→ Task to complete: Return the lines verbatim, starting with the first line of the material and going on through the line with "Urząd Gminy Jasienica", both included. Leave the pictures out of your answer.

*** Opening Data in this exercise ***

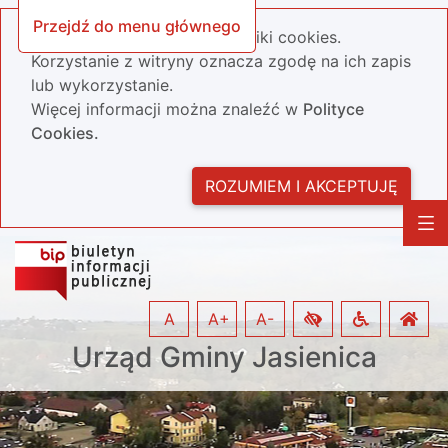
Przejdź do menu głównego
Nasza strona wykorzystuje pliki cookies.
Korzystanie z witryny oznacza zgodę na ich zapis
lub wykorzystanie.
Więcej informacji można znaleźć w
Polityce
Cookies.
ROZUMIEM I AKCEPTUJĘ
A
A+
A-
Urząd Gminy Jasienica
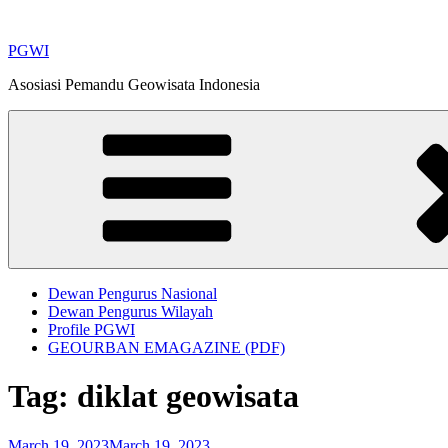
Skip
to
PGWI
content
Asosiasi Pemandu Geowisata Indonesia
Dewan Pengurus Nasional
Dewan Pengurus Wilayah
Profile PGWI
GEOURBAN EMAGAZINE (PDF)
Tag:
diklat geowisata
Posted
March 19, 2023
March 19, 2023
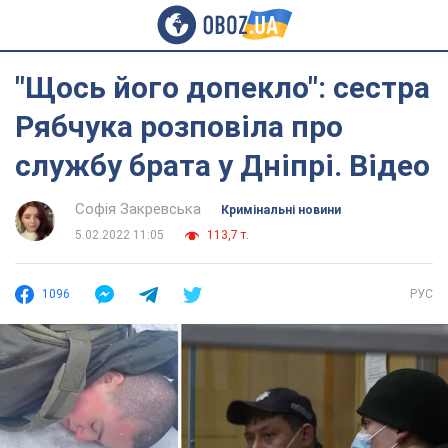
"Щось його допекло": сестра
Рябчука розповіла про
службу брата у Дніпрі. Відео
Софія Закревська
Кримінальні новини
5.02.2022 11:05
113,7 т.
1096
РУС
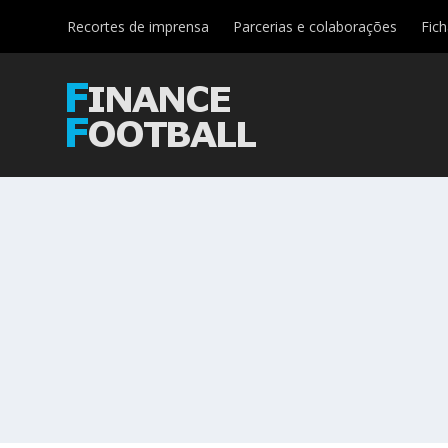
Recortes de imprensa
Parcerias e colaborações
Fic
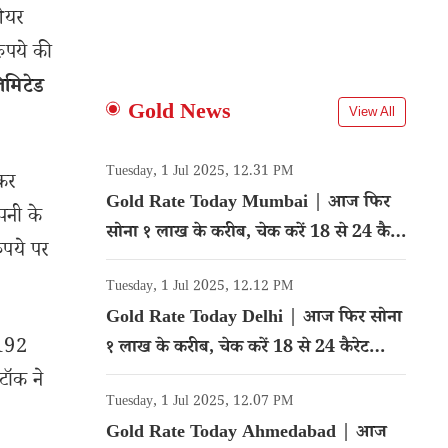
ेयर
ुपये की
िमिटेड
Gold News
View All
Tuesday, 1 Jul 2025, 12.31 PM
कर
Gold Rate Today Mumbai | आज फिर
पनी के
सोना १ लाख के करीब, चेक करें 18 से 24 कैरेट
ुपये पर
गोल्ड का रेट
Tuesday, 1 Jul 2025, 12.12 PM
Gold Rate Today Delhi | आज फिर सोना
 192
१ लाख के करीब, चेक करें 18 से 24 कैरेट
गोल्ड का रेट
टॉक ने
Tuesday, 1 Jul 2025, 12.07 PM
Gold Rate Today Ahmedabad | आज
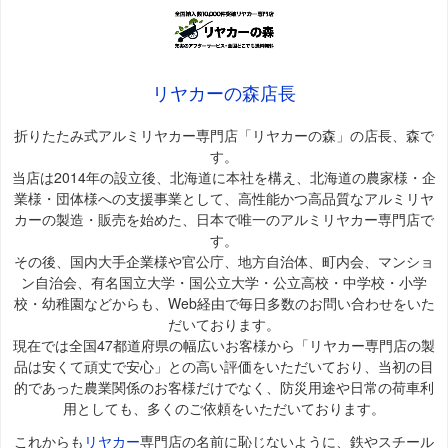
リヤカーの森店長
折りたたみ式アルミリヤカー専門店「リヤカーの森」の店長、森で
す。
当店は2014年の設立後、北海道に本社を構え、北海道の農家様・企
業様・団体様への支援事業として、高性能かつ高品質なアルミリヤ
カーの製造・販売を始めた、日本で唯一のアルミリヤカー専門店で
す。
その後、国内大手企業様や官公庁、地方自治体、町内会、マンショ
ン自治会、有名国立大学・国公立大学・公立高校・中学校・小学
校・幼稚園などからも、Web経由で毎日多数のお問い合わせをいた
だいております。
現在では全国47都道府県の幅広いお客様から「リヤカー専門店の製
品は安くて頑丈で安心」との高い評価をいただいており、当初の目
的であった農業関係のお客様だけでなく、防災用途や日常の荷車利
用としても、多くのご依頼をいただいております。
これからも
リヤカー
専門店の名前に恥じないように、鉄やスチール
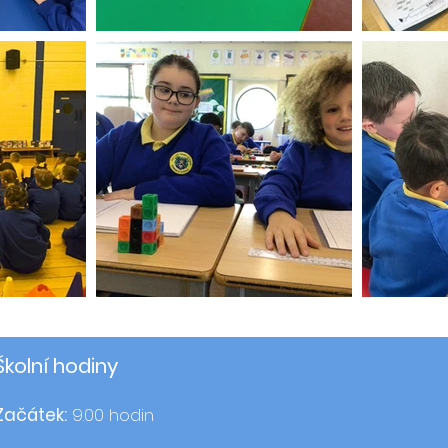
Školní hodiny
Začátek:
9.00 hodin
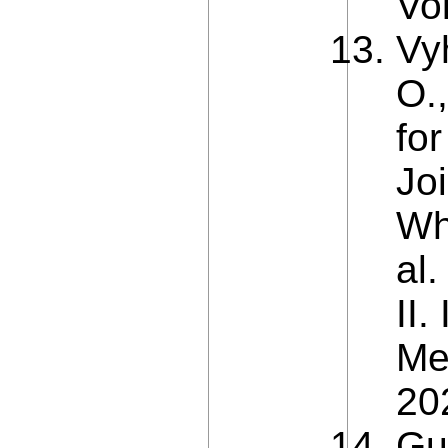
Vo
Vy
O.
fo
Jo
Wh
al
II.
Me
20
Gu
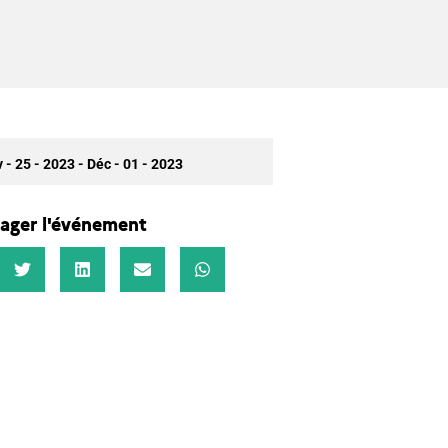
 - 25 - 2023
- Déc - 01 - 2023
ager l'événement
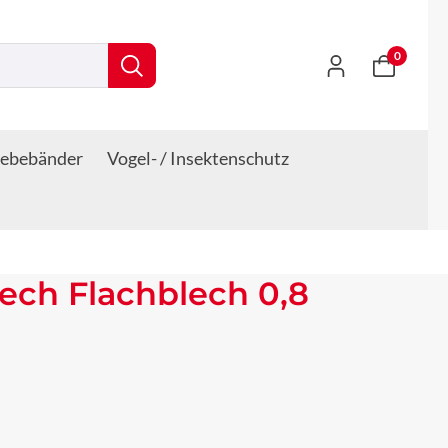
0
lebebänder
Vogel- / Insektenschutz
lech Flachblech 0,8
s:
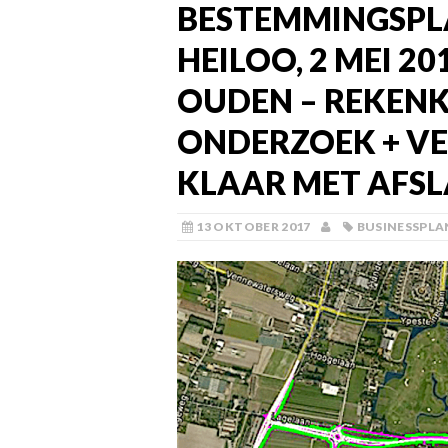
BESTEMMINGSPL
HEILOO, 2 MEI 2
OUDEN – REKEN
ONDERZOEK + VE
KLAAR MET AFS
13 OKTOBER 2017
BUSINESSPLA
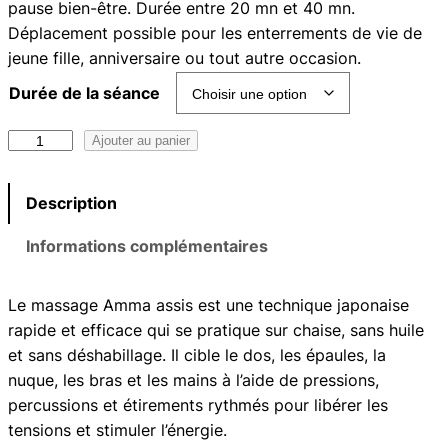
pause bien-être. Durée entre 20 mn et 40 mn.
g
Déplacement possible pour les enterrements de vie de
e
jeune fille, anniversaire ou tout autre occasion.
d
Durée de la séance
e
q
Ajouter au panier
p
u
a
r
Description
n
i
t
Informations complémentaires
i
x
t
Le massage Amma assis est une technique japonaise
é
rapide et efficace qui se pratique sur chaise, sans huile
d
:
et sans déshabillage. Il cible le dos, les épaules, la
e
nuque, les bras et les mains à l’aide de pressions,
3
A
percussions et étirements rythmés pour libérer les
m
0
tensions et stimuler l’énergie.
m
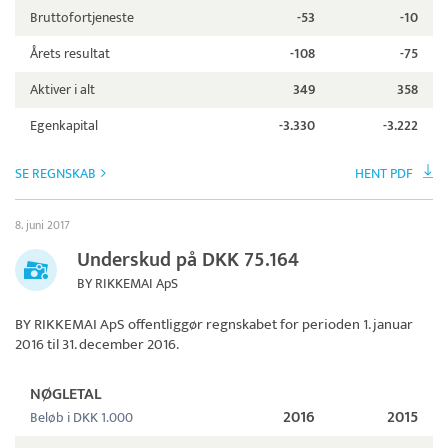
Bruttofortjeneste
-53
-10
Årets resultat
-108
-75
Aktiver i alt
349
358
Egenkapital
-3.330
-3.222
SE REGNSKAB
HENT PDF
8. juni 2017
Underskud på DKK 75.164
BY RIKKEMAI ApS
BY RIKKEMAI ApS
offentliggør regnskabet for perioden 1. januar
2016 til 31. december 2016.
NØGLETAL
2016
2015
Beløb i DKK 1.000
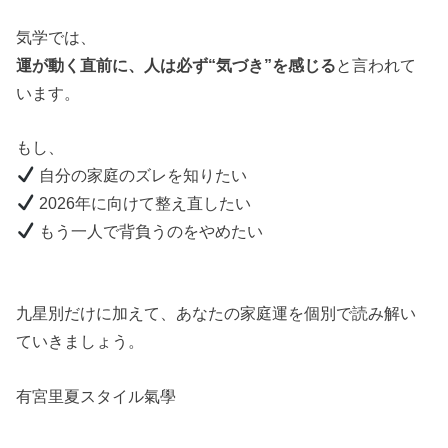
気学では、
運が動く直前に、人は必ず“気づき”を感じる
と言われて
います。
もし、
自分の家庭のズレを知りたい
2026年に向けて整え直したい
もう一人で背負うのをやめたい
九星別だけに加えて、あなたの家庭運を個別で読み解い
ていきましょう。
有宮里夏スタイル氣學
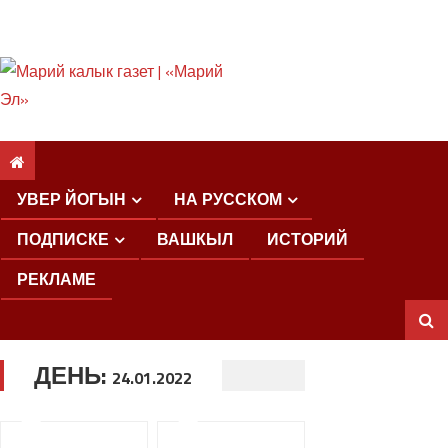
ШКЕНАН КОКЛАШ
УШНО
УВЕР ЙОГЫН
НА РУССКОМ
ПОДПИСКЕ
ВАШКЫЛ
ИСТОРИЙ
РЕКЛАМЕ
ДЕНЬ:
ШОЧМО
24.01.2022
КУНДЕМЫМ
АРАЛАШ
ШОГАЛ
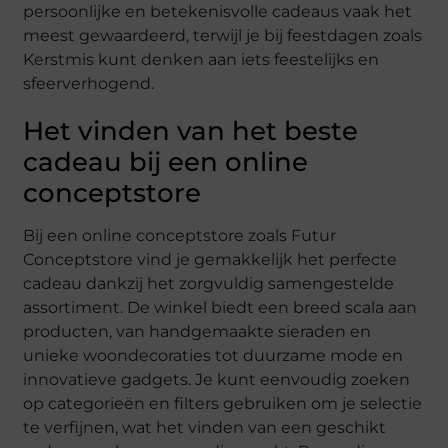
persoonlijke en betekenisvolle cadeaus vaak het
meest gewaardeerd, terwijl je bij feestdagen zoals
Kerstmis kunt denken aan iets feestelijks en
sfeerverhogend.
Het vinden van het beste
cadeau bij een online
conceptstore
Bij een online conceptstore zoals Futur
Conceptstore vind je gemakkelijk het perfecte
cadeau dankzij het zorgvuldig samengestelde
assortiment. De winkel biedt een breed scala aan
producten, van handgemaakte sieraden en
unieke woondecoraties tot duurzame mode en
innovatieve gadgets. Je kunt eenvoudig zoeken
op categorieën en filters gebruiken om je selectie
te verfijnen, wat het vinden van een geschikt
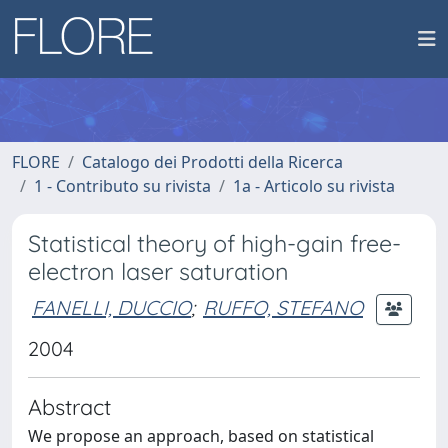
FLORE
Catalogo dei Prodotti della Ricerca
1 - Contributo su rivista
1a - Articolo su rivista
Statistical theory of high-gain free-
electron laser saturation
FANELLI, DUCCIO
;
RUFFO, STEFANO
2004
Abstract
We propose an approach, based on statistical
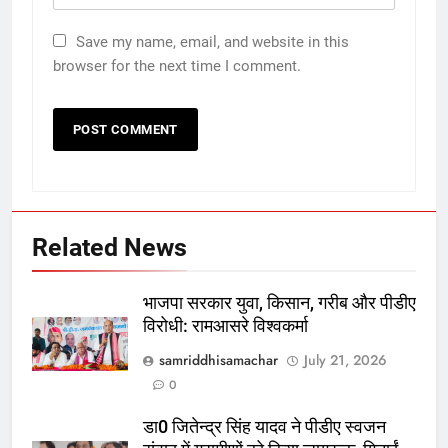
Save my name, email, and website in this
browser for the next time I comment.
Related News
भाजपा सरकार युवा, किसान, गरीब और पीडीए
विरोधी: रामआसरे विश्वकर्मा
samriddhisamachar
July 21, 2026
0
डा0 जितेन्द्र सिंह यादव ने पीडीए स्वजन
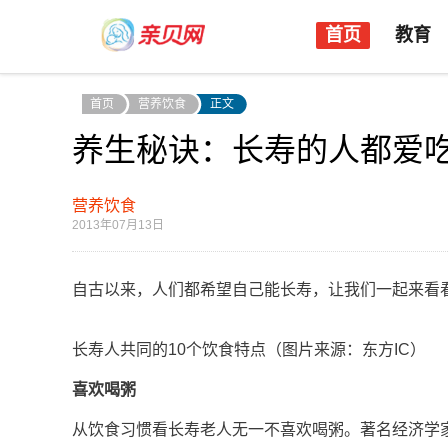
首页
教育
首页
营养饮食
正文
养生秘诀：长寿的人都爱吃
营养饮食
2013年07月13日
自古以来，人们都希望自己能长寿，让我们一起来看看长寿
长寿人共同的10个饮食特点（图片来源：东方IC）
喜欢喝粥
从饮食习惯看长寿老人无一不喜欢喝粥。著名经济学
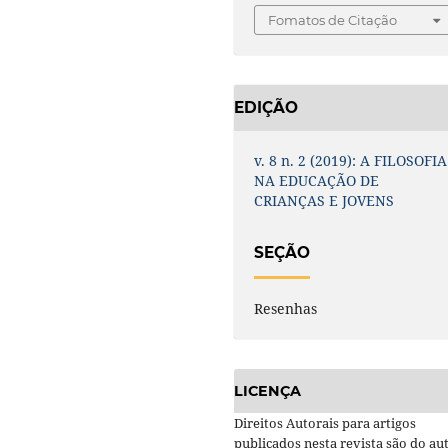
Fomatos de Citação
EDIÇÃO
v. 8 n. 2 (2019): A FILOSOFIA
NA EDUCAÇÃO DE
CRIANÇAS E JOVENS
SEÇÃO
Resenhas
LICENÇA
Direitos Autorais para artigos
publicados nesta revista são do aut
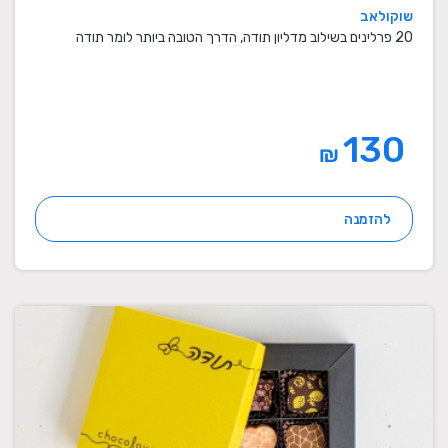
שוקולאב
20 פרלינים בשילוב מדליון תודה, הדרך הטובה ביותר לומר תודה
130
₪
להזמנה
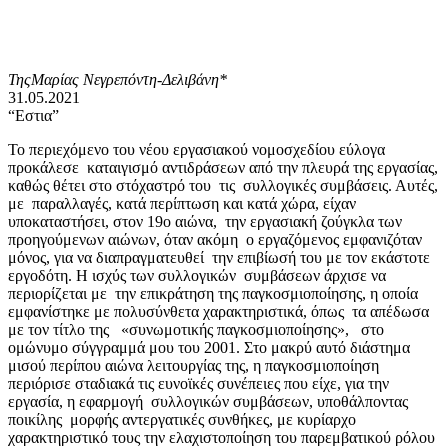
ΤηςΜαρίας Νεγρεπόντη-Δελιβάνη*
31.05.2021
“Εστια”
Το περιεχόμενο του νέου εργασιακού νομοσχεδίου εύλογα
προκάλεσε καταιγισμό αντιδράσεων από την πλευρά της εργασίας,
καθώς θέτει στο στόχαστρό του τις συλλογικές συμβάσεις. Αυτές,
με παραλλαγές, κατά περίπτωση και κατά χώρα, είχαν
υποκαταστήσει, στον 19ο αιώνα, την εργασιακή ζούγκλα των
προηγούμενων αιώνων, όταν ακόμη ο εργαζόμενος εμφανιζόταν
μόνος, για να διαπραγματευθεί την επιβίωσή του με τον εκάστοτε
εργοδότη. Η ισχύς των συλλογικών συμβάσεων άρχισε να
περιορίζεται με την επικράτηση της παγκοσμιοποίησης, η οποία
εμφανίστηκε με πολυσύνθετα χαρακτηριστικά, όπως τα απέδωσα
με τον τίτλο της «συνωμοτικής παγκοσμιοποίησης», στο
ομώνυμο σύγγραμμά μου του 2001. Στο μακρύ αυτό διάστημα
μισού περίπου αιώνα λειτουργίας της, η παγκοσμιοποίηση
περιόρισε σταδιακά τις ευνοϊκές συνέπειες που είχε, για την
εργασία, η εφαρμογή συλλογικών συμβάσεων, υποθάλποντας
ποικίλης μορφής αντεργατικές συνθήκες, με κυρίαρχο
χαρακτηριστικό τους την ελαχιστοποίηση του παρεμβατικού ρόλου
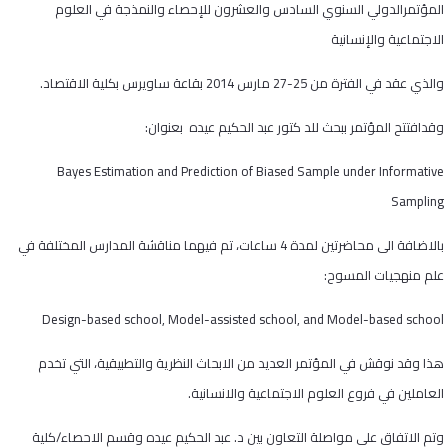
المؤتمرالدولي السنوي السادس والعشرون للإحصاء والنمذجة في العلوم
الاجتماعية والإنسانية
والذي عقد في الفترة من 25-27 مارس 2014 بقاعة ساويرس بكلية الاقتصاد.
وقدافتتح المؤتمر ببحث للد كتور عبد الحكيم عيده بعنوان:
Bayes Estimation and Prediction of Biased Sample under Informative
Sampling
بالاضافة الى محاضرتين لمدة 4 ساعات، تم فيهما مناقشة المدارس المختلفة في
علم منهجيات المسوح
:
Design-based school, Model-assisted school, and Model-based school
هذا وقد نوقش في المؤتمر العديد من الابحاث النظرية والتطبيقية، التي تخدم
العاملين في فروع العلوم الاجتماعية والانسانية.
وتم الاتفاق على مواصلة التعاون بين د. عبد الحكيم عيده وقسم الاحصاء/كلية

*** Closing Data in this exercise ***

→ Solution to this task:
Przejdź do menu głównego
Nasza strona wykorzystuje pliki cookies.
Korzystanie z witryny oznacza zgodę na ich zapis
lub wykorzystanie.
Więcej informacji można znaleźć w
Polityce
Cookies.
ROZUMIEM I AKCEPTUJĘ
A
A+
A-
Urząd Gminy Jasienica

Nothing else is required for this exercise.